Le NHS a publié une offre d'emploi à temps plein intitulée "Infirmière en néonatologie - Mariage entre proches parents" pour soutenir les familles impliquées dans cette pratique, qui concerne souvent les cousins germains et comporte des risques génétiques plus élevés, selon les responsables de la santé (Source 1). Ce poste, qui a depuis été pourvu, visait à aider les familles à prendre des "décisions éclairées en matière de reproduction".
Parallèlement, le FBI a publié des images d'une personne masquée en lien avec la disparition de Nancy Guthrie, 84 ans, la mère de Savannah Guthrie (Source 2). Les autorités pensent qu'elle a été enlevée contre son gré à son domicile de Tucson, en Arizona, le 31 janvier. Savannah Guthrie a déclaré que sa famille croit que sa mère est toujours en vie et a lancé un appel à témoins.
Aux États-Unis, les législateurs examinent de près la censure par le ministère de la Justice des dossiers relatifs au délinquant sexuel reconnu coupable Jeffrey Epstein (Source 3). Les membres du Congrès ont été autorisés à consulter des versions non caviardées des dossiers publiés en vertu de l'Epstein Files Transparency Act (EFTA). Le député démocrate Ro Khanna a déclaré : "Le problème fondamental est qu'ils ne se conforment pas à... ma loi, car ces documents ont été expurgés en mars par le FBI de Donald Trump."

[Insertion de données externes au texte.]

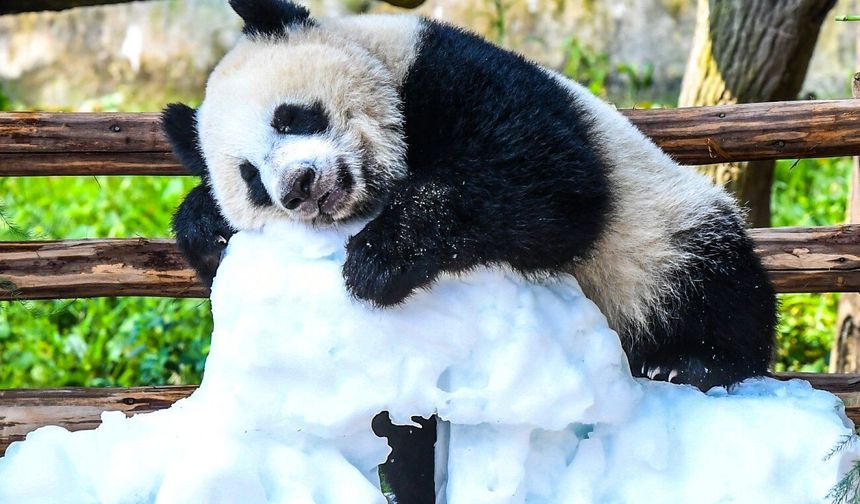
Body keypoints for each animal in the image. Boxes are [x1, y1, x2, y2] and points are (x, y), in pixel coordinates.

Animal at [162, 1, 777, 502]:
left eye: (291, 116)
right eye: (251, 178)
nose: (299, 186)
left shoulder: (448, 72)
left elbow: (546, 181)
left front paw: (375, 260)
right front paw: (204, 222)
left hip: (660, 229)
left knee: (715, 280)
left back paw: (690, 362)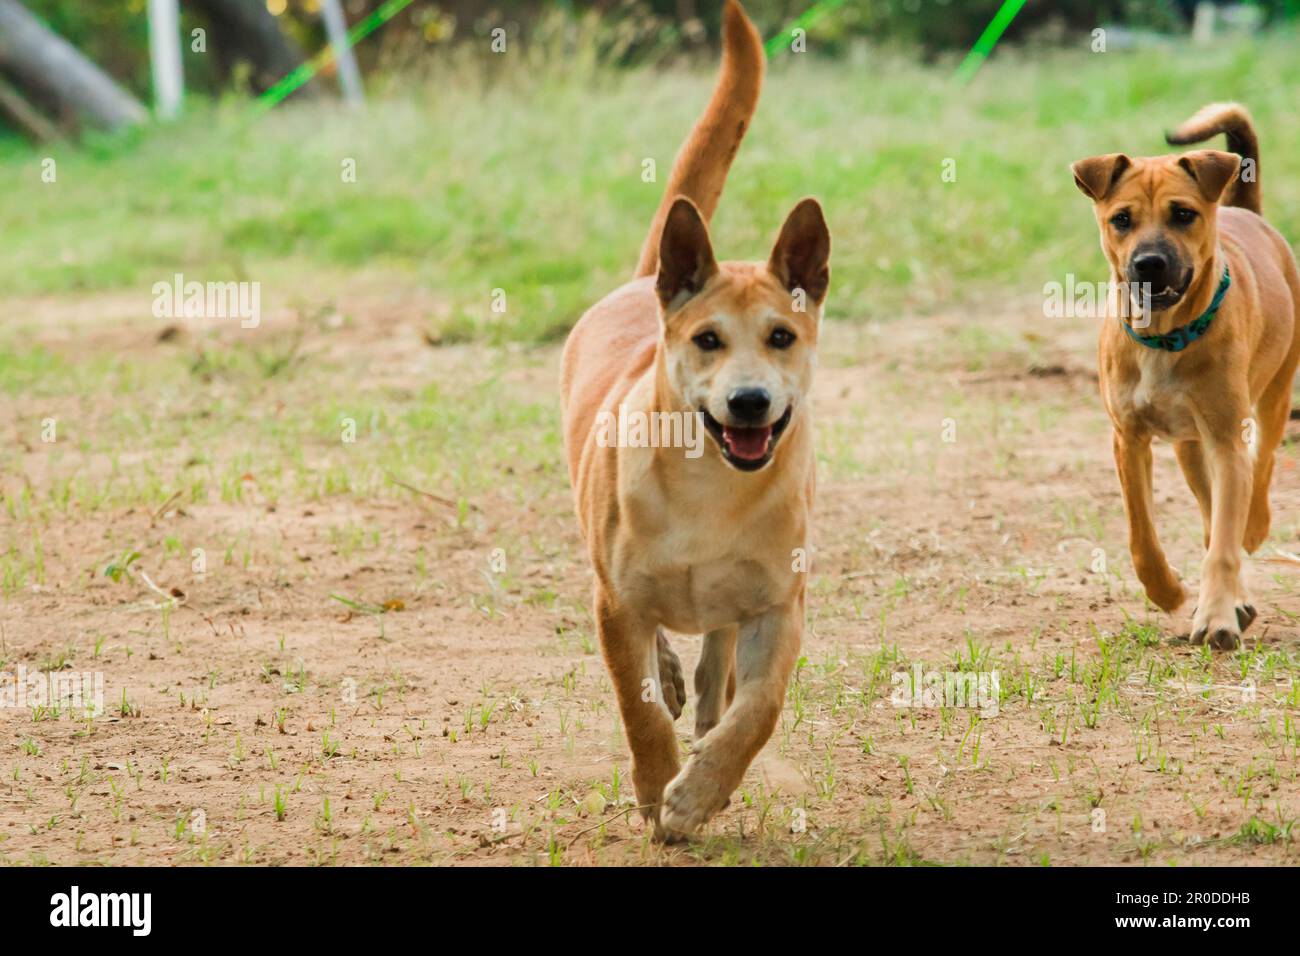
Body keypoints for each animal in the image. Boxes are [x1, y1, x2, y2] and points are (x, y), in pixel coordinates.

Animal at [561, 0, 832, 837]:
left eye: (782, 336)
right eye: (708, 339)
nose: (749, 401)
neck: (712, 483)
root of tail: (651, 277)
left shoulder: (780, 604)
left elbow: (760, 707)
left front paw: (700, 790)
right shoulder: (616, 602)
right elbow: (639, 706)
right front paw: (658, 789)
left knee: (719, 665)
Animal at [1076, 106, 1300, 650]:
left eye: (1182, 214)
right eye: (1121, 219)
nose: (1149, 263)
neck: (1165, 337)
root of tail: (1247, 213)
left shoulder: (1226, 439)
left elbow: (1224, 539)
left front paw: (1216, 618)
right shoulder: (1128, 438)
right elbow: (1142, 534)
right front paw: (1170, 592)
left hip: (1273, 395)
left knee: (1257, 476)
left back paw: (1251, 534)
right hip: (1189, 447)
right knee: (1207, 509)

Un procès historique est en cours en Californie, examinant les effets sur la santé mentale d'Instagram et de YouTube (Source 4). Les avocats de la plaignante, identifiée comme "K.G.M.", ont fait valoir que les entreprises de réseaux sociaux ont créé des "machines à addiction" conçues pour rendre les enfants dépendants. Mark Lanier, l'avocat de la plaignante, a déclaré : "Ces entreprises ont construit des machines conçues pour rendre les cerveaux des enfants dépendants, et elles l'ont fait exprès." Les avocats de Meta et de YouTube ont rétorqué que la dépendance de K.G.M. découlait d'autres problèmes.

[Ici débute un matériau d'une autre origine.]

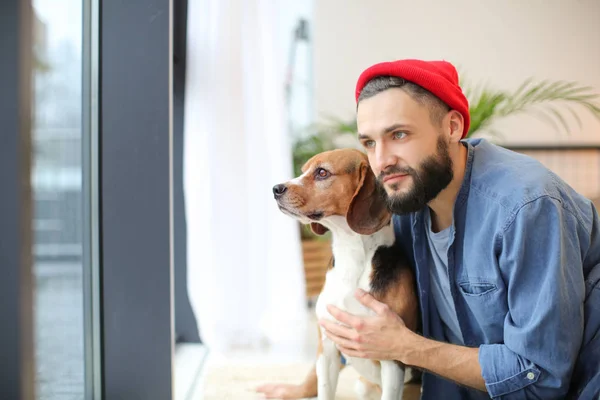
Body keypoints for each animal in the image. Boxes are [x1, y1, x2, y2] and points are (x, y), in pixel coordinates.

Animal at [270, 148, 420, 398]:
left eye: (322, 172)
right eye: (303, 171)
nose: (275, 189)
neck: (351, 254)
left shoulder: (392, 359)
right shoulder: (328, 349)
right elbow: (324, 390)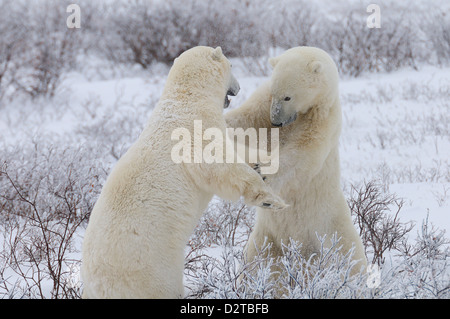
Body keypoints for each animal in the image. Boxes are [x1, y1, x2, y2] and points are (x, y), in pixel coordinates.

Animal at [81, 47, 284, 300]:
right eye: (232, 66)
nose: (238, 87)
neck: (187, 98)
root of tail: (96, 285)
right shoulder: (194, 132)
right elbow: (219, 164)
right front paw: (270, 200)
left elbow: (233, 147)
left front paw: (266, 160)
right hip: (151, 269)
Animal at [227, 47, 368, 278]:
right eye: (275, 92)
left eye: (288, 96)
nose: (276, 121)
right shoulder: (263, 106)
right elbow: (243, 123)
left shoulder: (323, 119)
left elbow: (300, 155)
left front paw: (262, 170)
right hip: (266, 239)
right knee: (262, 267)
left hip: (332, 230)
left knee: (349, 262)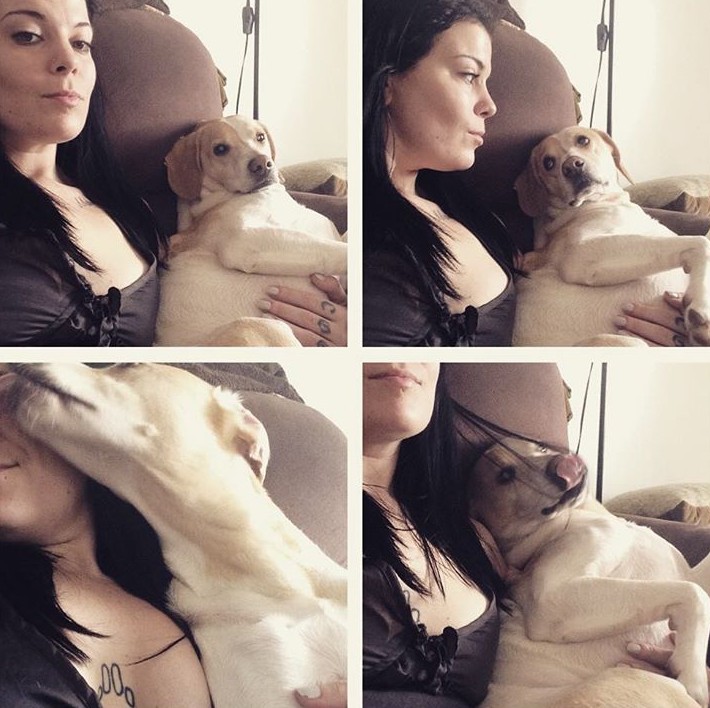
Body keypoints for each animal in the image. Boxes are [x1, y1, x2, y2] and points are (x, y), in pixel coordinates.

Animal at [155, 115, 348, 346]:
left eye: (260, 137)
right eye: (220, 149)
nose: (262, 164)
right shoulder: (243, 241)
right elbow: (332, 250)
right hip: (262, 325)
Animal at [467, 436, 710, 708]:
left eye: (540, 447)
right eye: (505, 475)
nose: (563, 463)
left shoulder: (691, 573)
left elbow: (697, 587)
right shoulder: (552, 598)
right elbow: (695, 595)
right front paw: (693, 674)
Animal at [513, 127, 710, 346]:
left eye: (583, 140)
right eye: (548, 163)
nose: (572, 166)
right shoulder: (579, 255)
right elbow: (700, 242)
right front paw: (700, 304)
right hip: (631, 342)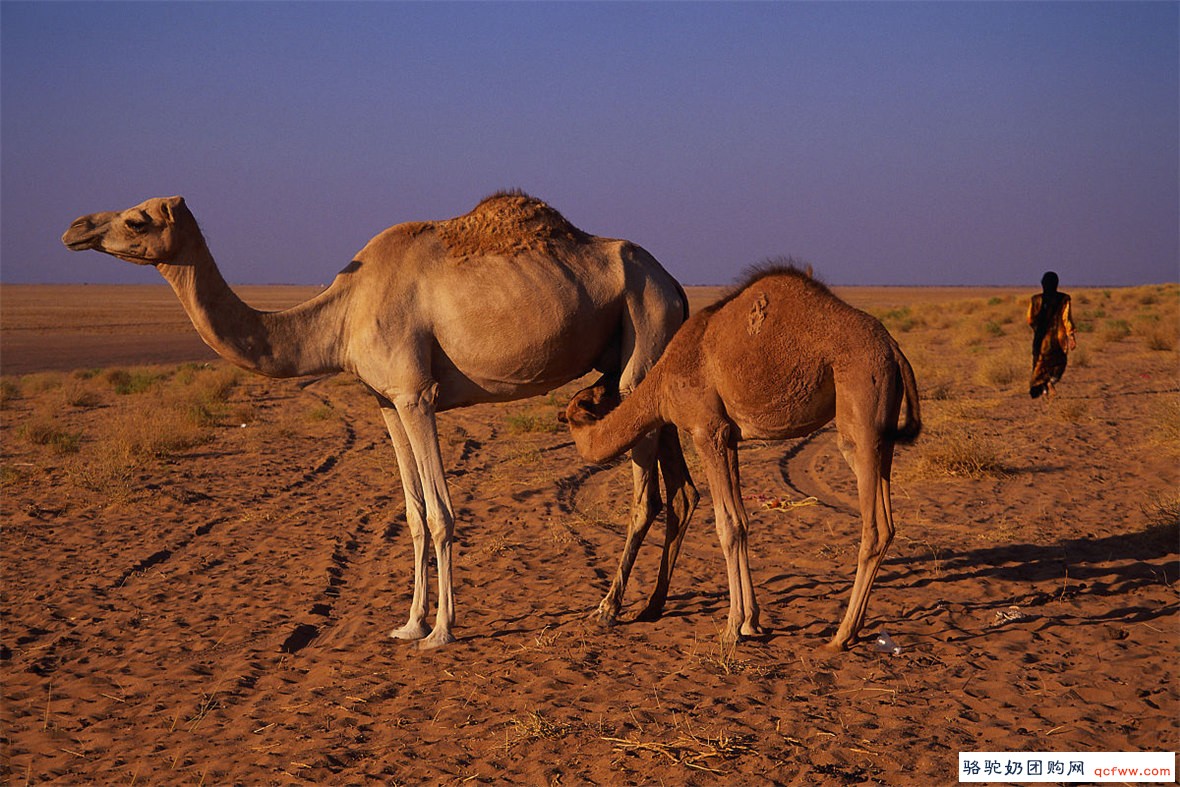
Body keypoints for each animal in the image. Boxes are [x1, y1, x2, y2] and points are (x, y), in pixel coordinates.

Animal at [59, 193, 693, 651]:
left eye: (137, 219)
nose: (75, 228)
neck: (340, 314)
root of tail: (678, 286)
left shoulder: (415, 394)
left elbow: (439, 513)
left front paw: (441, 633)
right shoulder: (385, 401)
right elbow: (411, 514)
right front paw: (409, 624)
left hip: (641, 336)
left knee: (647, 495)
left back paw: (608, 609)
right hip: (650, 361)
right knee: (681, 490)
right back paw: (652, 607)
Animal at [561, 266, 920, 651]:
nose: (600, 380)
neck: (663, 381)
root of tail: (894, 349)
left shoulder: (707, 430)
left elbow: (727, 525)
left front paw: (733, 626)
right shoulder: (729, 438)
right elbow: (743, 521)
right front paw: (752, 622)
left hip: (860, 404)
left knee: (874, 524)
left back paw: (841, 634)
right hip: (883, 431)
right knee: (887, 516)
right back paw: (851, 629)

Enfin, une étude de l'université d'Oxford a révélé que les chatbots d'IA fournissent des conseils médicaux inexacts et incohérents, ce qui pourrait présenter des risques pour les utilisateurs (Source 5). Les chercheurs ont soumis 1 300 personnes à un scénario, comme avoir mal à la tête, et ont constaté que les conseils variaient. Le Dr Rebecca Payne, principale praticienne médicale de l'étude, a déclaré qu'il pourrait être "dangereux" pour les gens de poser des questions sur leurs symptômes aux chatbots. Un sondage de novembre 2025 réalisé par Mental Health UK a révélé que plus d'un résident britannique sur trois utilise désormais l'IA pour soutenir sa santé mentale ou son bien-être.